Gary Woolley, Director: Solutions, Comsol.

5G private network technologies have evolved rapidly, making this the year that enterprises will begin to seriously deploy private 5G networks.

That’s according to Gary Woolley, Comsol Executive: Solutions, who says enterprise-grade private 5G network technology is maturing, with OEMs and system integrators coming to market with more granular solutions that meet the needs of businesses across multiple sectors.

According to Analysys Mason, the adoption of new private networks internationally has been driven by large organizations with networking teams and significant in-house expertise. They expect this to continue into 2023, but note that private network solutions will need to be simpler and easier to buy if 5G is to penetrate the next level of business.

Woolley says: “South African companies have shown great interest in the opportunities of private 5G, but until fairly recently, OEMs and telecom operators did not offer real granularity in service offerings and pricing structures. Very specific technologies, network architectures, pricing structures and service level agreements are required to meet the unique needs of a wide range of industries. Proper pre- and post-implementation planning and support is needed, and the market needs to push the boundaries between product sets and what companies are actually asking for. Today, we are seeing more R&D and a wider range of solutions being developed, which meet specific industry requirements.

These unique requirements could include the need to operate stand-alone equipment on a mine, for example.

Woolley says the true value of 5G private networks depends on more than the fundamental 5G technology: “You have to focus on how the solution is installed. For proper 5G coverage and performance, the environment must be properly assessed and the right mast, power, and bonding technologies must be incorporated. Additionally, SLAs must be tailored to meet the needs of organizations whose mission-critical systems depend on highly available networks.
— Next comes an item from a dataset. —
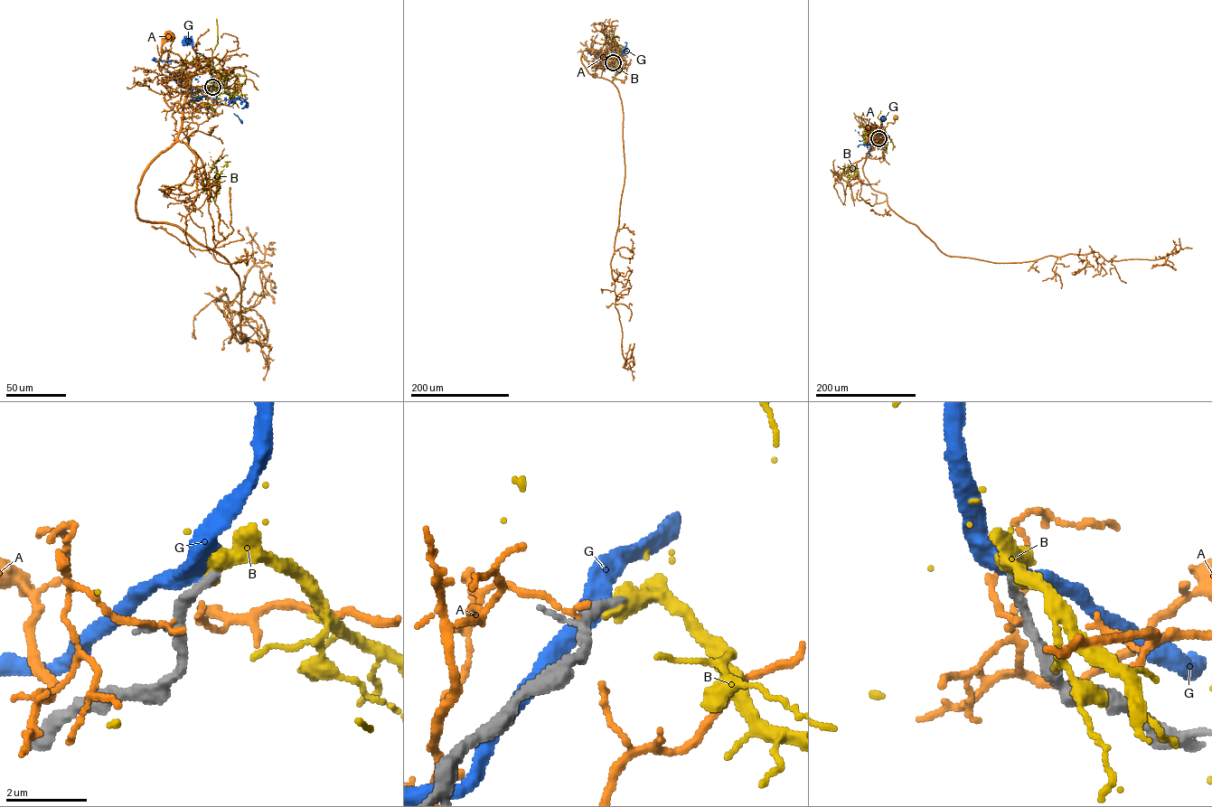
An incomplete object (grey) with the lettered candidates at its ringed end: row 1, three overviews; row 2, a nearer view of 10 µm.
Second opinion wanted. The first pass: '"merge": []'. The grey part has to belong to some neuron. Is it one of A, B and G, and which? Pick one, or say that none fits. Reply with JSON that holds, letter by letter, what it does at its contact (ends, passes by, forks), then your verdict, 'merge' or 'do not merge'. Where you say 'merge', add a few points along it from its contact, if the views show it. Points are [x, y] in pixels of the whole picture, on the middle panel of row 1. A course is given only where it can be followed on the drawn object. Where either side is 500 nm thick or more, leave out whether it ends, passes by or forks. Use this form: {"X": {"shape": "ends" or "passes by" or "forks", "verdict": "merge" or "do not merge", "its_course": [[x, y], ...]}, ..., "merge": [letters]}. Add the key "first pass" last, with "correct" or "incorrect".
{"A": {"shape": "ends", "verdict": "do not merge"}, "B": {"verdict": "do not merge"}, "G": {"shape": "passes by", "verdict": "do not merge"}, "merge": [], "first pass": "correct"}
With OEMs and system integrators increasingly able to meet enterprise needs in the marketplace, Woolley expects pioneering companies to begin planning 5G private networks and executing proofs of concept this year. . “So far, adoption has been relatively slow in South Africa, as many organizations want to see examples of existing deployments and use cases before taking action. However, as the technology has matured and private 5G networks offer compelling business value, we expect early adopters to start deploying their own private 5G networks and proofs of concept this year.

He notes that elsewhere in the world, organizations that deploy private 5G networks to meet a handful of business needs typically discover a host of additional use cases and reduce their reliance on other technologies, saving money. money while improving their efficiency.

“We’re seeing that they’re starting to automate more systems – because they can – and getting more value. A private 5G network can span a wide area, so organizations are starting to use vehicles stand-alone, heavy equipment, and voice systems on their networks, they find they can replace two-way radio systems and don’t need to refresh their WiFi networks, because now they have coverage coverage indoors and out. the outside.

Woolley adds, “5G is not just about capacity, but also offers reliability, lower latency, and the ability to better secure data by keeping it all on campus. This meets the continuity requirements of critical systems and systems that support health and safety, improve productivity and efficiency, and save costs.